Before and after difference data:
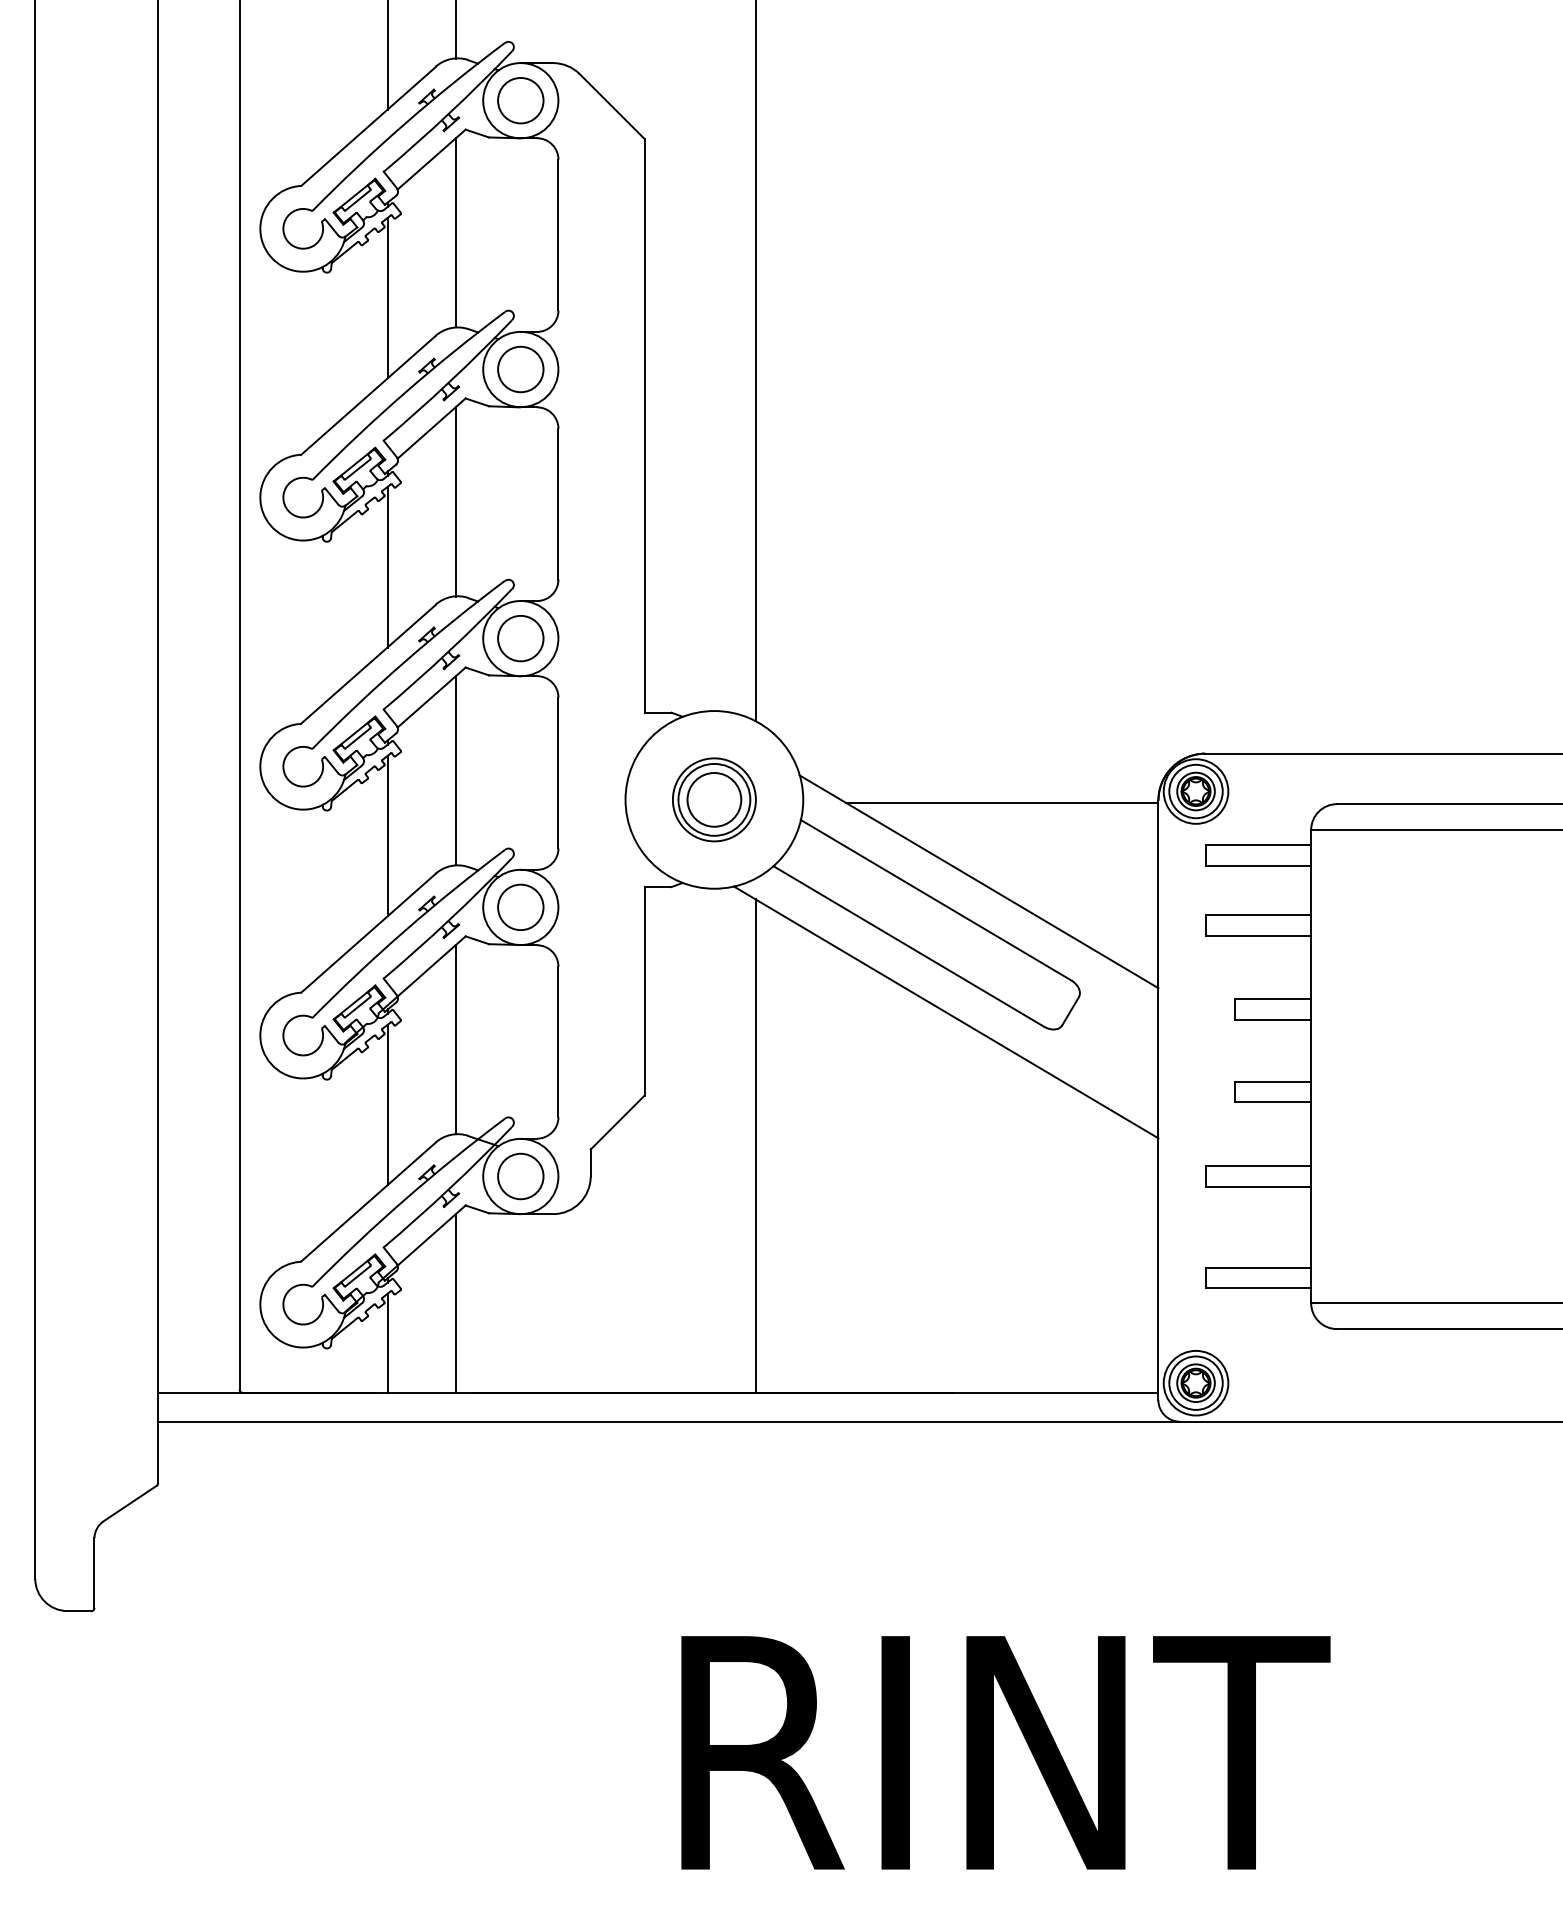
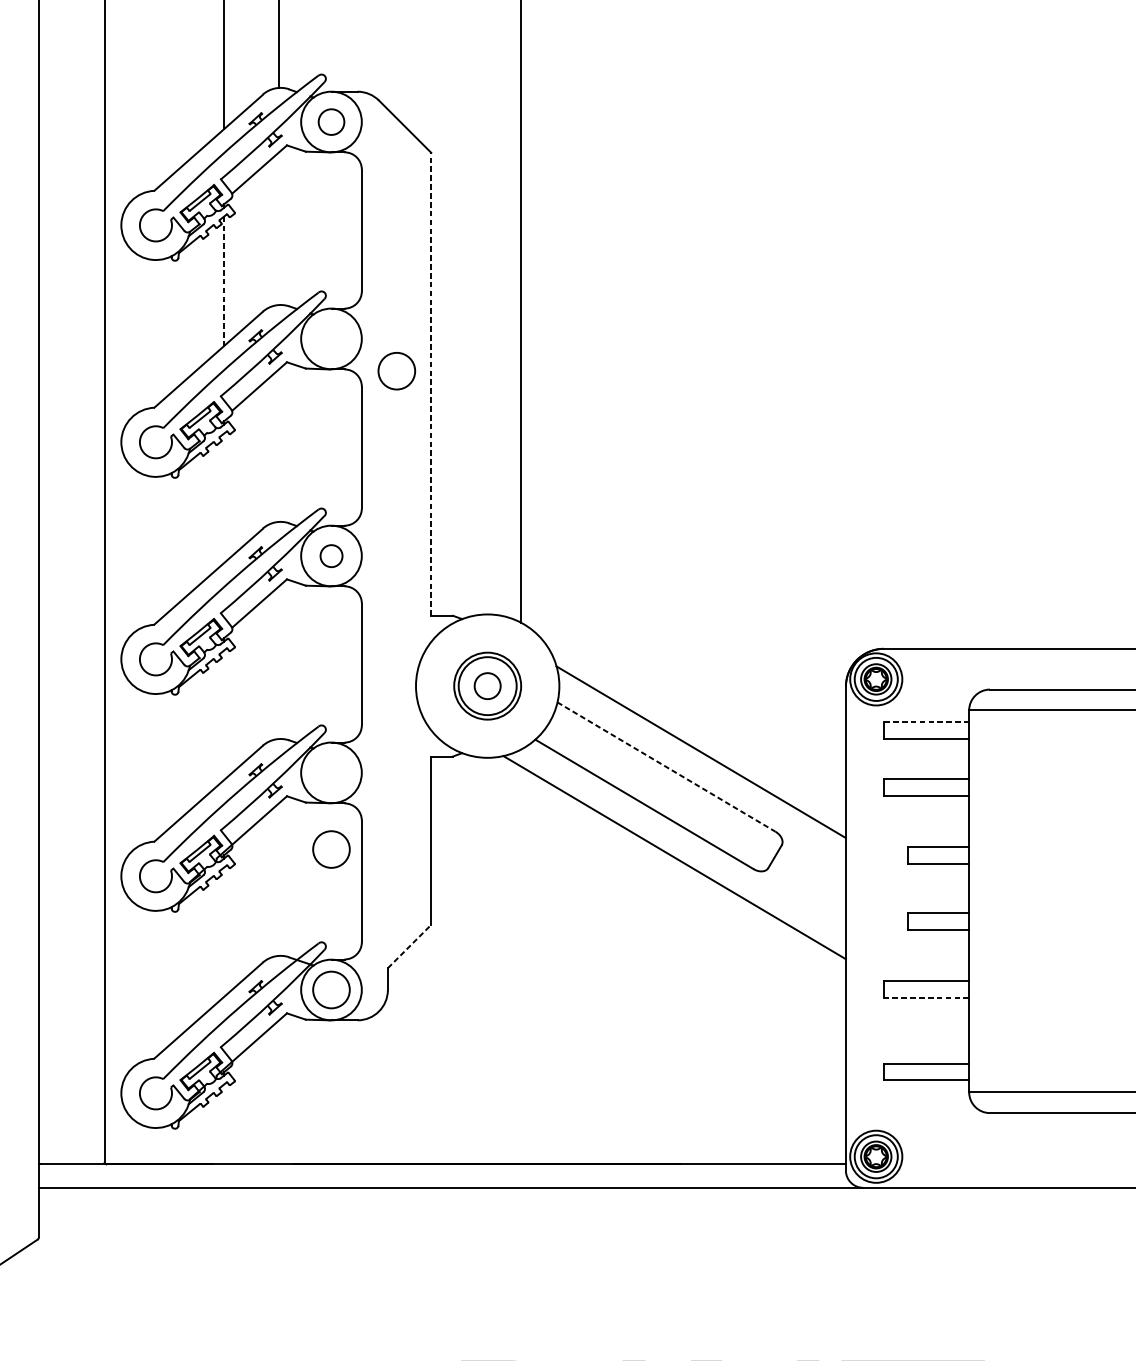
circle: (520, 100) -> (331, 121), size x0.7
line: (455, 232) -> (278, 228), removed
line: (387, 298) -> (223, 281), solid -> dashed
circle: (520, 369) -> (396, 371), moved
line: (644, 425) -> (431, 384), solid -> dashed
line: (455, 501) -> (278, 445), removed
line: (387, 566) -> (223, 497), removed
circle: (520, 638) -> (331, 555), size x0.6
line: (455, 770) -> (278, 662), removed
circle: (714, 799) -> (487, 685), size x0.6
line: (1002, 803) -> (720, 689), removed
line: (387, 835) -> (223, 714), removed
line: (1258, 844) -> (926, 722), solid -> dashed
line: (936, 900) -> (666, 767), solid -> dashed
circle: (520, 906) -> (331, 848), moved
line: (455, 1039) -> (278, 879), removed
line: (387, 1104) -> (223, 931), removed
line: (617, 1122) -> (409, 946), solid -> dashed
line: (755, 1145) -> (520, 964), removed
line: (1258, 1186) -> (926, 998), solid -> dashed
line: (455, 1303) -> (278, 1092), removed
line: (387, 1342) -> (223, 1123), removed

▶ **What you are asked to do**
All entries above must be printed again verbatim, with images excluded.

▶ **Exercise answer**
circle: (520, 100) -> (331, 121), size x0.7
line: (455, 232) -> (278, 228), removed
line: (387, 298) -> (223, 281), solid -> dashed
circle: (520, 369) -> (396, 371), moved
line: (644, 425) -> (431, 384), solid -> dashed
line: (455, 501) -> (278, 445), removed
line: (387, 566) -> (223, 497), removed
circle: (520, 638) -> (331, 555), size x0.6
line: (455, 770) -> (278, 662), removed
circle: (714, 799) -> (487, 685), size x0.6
line: (1002, 803) -> (720, 689), removed
line: (387, 835) -> (223, 714), removed
line: (1258, 844) -> (926, 722), solid -> dashed
line: (936, 900) -> (666, 767), solid -> dashed
circle: (520, 906) -> (331, 848), moved
line: (455, 1039) -> (278, 879), removed
line: (387, 1104) -> (223, 931), removed
line: (617, 1122) -> (409, 946), solid -> dashed
line: (755, 1145) -> (520, 964), removed
line: (1258, 1186) -> (926, 998), solid -> dashed
line: (455, 1303) -> (278, 1092), removed
line: (387, 1342) -> (223, 1123), removed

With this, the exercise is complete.